Partly to put a boundary between my family self and my writing self, certainly to have a firewall between myself as therapist and myself as author. But, most importantly, because my writing comes from my original self — that reading, writing, observing girl within.

But what’s in a name when it comes to books? During the writing process, each of my three books had at least one working title which never made it to the published page. The choice only crystalized with the final draft. My latest novel in progress is on its second title; I think it will stick, but you never know. Like naming a baby, it’s hard to decide until you hold the child.

For almost 10 years, my debut novel’s working title was The Japanese at the Springs. Simple, descriptive, and apt, I thought, for a historical novel about Japanese diplomats captured as Berlin fell, sent to the States, and detained at the Bedford Springs Hotel in Pennsylvania. But as I prepared the manuscript for submission, one of my final readers disagreed:

“Sounds like a travel book,” this reader said. “That Japanese bowl mended with golden glue in your story; use that kintsugi bowl in the title.”

“But what about Henry James?” I countered. “What about The Golden Bowl?”

“My point exactly,” said my reader, an author and seasoned veteran of naming a dozen books. 

So, I christened the novel The Bowl with Gold Seams. And rather than the painting of the hotel I had proposed, the publisher’s cover design became a kintsugi bowl with a faint image of the hotel floating inside. Title and theme fit.

I learned another lesson about titles with my first collection of stories. After discarding several, I selected Contents Under Pressure. Just right, I thought, for these stories of women at moments of decision, women under pressure. The cover art (a painting called “The Blue Room” by Kevin Kutz) fit perfectly, as well. A woman sits off-balance in a bathroom where the floor seems to slant, the walls close in.

After the book was out in the world, Googling one day, I discovered Contents Under Pressure is a popular title for plumbing-supply books. Authors, beware! But as one amused book-club reader said, the coincidence fit. Women do have lots of plumbing problems.

You may be sure I Googled before naming my new collection of stories, Known By Heart, which concerns the challenges in various loving relationships. Its working title was an evocative phrase from a poem read and clipped from the New Yorker years earlier: “love letters written in lemon juice.” It suited the bittersweet, sweet-bitter stories of what goes right and what goes wrong between people who care about each other.

With the manuscript accepted, I wrote the poet, seeking permission to use the line. I never heard back. Perhaps my message was in invisible ink. Returning to the stories, I realized the book’s title had been there all along, right in my table of contents. “Known By Heart” one story is called, reflecting the themes of connection and yearning throughout.

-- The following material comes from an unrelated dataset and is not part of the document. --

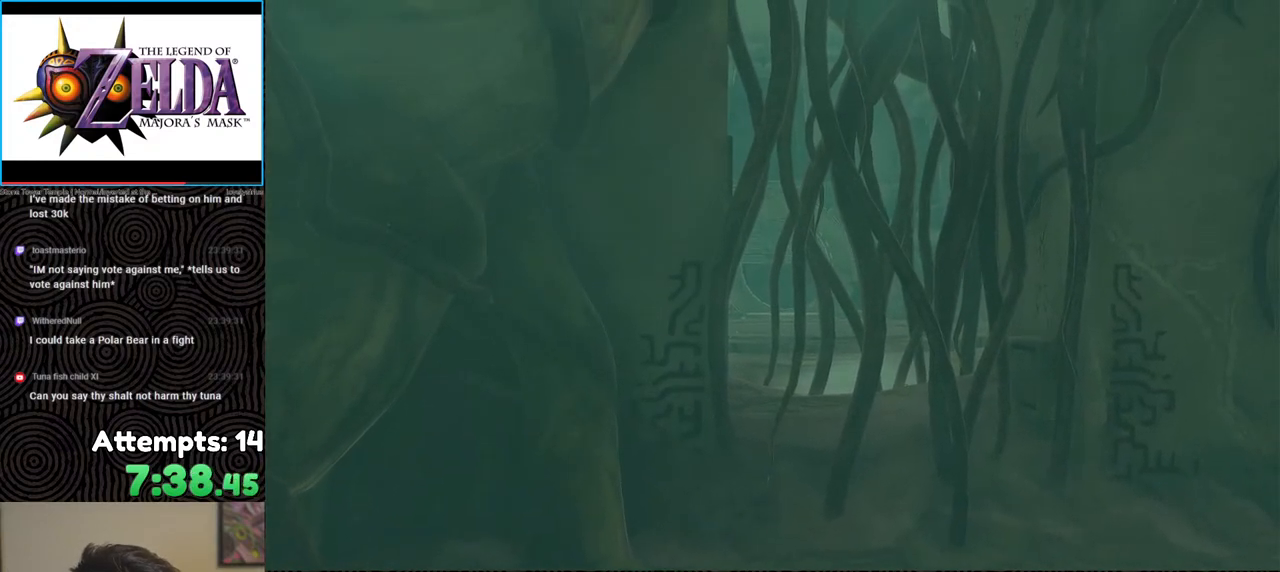
{"buttons": [], "left_stick": "up", "right_stick": "center", "events": [[67, "B", "up"]]}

And what’s behind the name of this blog? The cover of my new book (thanks to the Phillips Collection and my publisher) features Milton Avery’s painting “Girl Writing.” A girl in bright red socks sits at a table deep in thought, writing. I’ve loved the painting since I first saw it years ago, when I was a girl — a girl writing.

T.S. Eliot says in “On the Naming of Cats” that a cat requires different names: an everyday name, a dignified name, and a “deep and inscrutable singular name.” Well, though rarely deep and never inscrutable, when sitting down to the page, I am my essential, singular self. I am still a girl writing.

I even have red socks.  

Ellen Prentiss Campbell’s new collection of love stories is Known By Heart. Her story collection Contents Under Pressure was nominated for the National Book Award, and her debut novel, The Bowl with Gold Seams, won the Indy Excellence Award for Historical Fiction. For many years, Campbell practiced psychotherapy. She lives in Washington, DC, and is at work on another novel.